◆ DOCUMENT EXTRACT ◆

- - - - - - -

Undifference


Today’s post, as part of ‘The Beauty Of Difference’ series, comes to you courtesy of fellow blogger, friend and an all-round amazing person Thom Brown.  To quote the directly from the profile on Thom’s blog ‘To Gyre and Gambol: Reflections of Life, Limpidity, and Perches for Happiness‘, Thom Brown is ‘originally from Virginia Beach and has been a Professor of Psychology since 1975. JT told him the secret of life is enjoying the passage of time, and it made sense. That and a good book. And good friends. Music. Family. Oh … wine, cheese, olives, bread’. 

My journey with disability has probably not been typical, but at the same time, it’s probably just like everyone else’s. “It was the best of times, it was the worst of times, it was the age of wisdom, it was the age of foolishness, … it was the spring of hope, it was the winter of despair, we had everything before us, we had nothing before us, … .” It’s whatever you want it to be.

I’m musing again, of course, about my Neglected Left. Twenty-five years ago I could still hold a nail with my left hand as I hit it with the hammer in my right. That is how most of the home in which I am presently sitting came to be. Even then, though, there was motor and sensory weakness, but the atrophy was not yet significant. It wasn’t really noticeable to those who were not already aware of it.

The vicious circle was whirling though. Because my left was weaker, I used it less and less, and because I used it less and less, it further weakened. As the atrophy advanced, it became increasingly obvious to others, and I was becoming increasingly different. Special. A close colleague who is legally blind knows me from afar by the way my left arm is different.

My disability developed so gradually that I don’t think I was ever really aware that I was losing something. That’s not to say I wasn’t disappointed that there were things I could no longer do that I once enjoyed, but I was already successful in life. If this were to become a stigma of some kind, it wasn’t going to be an obstacle in my life. I was unlikely to experience the discrimination or challenges that so many others have confronted.

Then a couple of weeks ago, a colleague told a joke that had a one arm aspect to it. It didn’t bother me a bit, but he was worried that he had insulted me. In fact, the one arm aspect of the joke had not even registered with me. Subsequent to that, I began to wonder how I would, in fact, feel if I learned that someone, students for example, were making fun of me and my Neglected Left.

Although I hope individuals with disabilities are always treated with respect, I have concluded that this wouldn’t bother me. I know who I am. I know what I have achieved. I know what I else I shall have accomplished before I retire in a few years. What these ignoramuses think or say or do is irrelevant to my quality of life. All that will result is that they will have embarrassed themselves, and I shall think less of them.

Yet … there is something in me wanting to know that I am still all that I once was. A close friend wondered if the more important question is why I might think that I am not, and I have no answer for that. I suppose I am not even certain that I do think that way, but if I do, I’m not sure I want to know. It would suggest that I have somehow let “them” get to me.

- - - - - - -

◆ OBJECTIVES ◆
1. Please answer these questions using the blog post:
(a) Since what year has Thom Brown been a Professor of Psychology?
(b) Twenty-five years ago, what could the writer still do with the left hand?
(c) How does a close colleague who is legally blind recognize the writer from afar?
2. List every food or drink named in the profile quote in the blog post.
The records are unrelated to the blog post.

[Some records]
- - - - - - -

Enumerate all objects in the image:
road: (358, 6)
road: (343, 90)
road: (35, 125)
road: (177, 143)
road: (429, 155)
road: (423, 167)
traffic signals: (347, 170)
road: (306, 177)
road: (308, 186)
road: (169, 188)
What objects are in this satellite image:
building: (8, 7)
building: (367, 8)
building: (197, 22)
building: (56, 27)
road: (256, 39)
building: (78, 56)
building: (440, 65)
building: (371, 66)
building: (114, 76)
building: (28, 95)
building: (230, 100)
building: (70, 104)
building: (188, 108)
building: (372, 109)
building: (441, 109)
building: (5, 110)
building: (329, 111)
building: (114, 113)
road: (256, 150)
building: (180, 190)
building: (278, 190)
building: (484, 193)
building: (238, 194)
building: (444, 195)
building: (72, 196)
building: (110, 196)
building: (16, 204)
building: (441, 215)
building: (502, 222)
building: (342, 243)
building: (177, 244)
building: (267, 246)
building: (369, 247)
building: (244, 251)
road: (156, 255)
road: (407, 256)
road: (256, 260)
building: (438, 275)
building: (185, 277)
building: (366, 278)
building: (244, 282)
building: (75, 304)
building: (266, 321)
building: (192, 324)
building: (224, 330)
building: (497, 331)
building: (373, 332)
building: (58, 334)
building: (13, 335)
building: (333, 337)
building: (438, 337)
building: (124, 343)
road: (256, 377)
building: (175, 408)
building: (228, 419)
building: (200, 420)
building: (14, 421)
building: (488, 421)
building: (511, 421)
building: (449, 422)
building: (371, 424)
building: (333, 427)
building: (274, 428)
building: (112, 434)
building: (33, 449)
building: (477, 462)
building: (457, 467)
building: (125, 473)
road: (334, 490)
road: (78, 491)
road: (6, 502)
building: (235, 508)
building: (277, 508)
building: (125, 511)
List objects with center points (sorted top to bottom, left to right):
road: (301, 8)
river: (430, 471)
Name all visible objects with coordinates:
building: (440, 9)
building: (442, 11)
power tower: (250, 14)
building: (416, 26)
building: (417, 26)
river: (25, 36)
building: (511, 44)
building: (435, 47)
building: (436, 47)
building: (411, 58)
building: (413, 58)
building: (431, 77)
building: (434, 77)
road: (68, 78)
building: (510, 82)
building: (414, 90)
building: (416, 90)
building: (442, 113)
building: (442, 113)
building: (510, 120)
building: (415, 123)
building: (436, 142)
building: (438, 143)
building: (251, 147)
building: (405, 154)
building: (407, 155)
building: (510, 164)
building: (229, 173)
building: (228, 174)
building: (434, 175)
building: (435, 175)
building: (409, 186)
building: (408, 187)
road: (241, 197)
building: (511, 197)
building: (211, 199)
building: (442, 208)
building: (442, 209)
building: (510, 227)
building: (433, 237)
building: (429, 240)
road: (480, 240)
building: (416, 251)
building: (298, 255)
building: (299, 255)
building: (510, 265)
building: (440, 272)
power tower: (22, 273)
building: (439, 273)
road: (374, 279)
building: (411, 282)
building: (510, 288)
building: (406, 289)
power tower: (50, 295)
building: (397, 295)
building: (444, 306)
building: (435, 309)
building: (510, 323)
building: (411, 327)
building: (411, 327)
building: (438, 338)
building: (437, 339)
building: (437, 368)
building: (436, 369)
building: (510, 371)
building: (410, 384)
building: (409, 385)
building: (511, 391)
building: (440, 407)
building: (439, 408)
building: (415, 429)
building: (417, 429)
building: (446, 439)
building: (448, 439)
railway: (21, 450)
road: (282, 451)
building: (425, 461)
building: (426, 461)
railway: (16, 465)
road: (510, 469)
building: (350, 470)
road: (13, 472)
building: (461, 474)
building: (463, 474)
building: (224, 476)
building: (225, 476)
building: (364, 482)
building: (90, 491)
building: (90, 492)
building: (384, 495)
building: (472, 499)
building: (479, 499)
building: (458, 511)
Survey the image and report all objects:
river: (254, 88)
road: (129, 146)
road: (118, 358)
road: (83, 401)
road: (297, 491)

- - - - - - -

◆ RESPONSES TO THE TASKS ◆
1.
(a) 1975.
(b) Hold a nail while hitting it with the hammer in the right hand.
(c) By the way the writer's left arm is different.

2. Wine, cheese, olives, bread.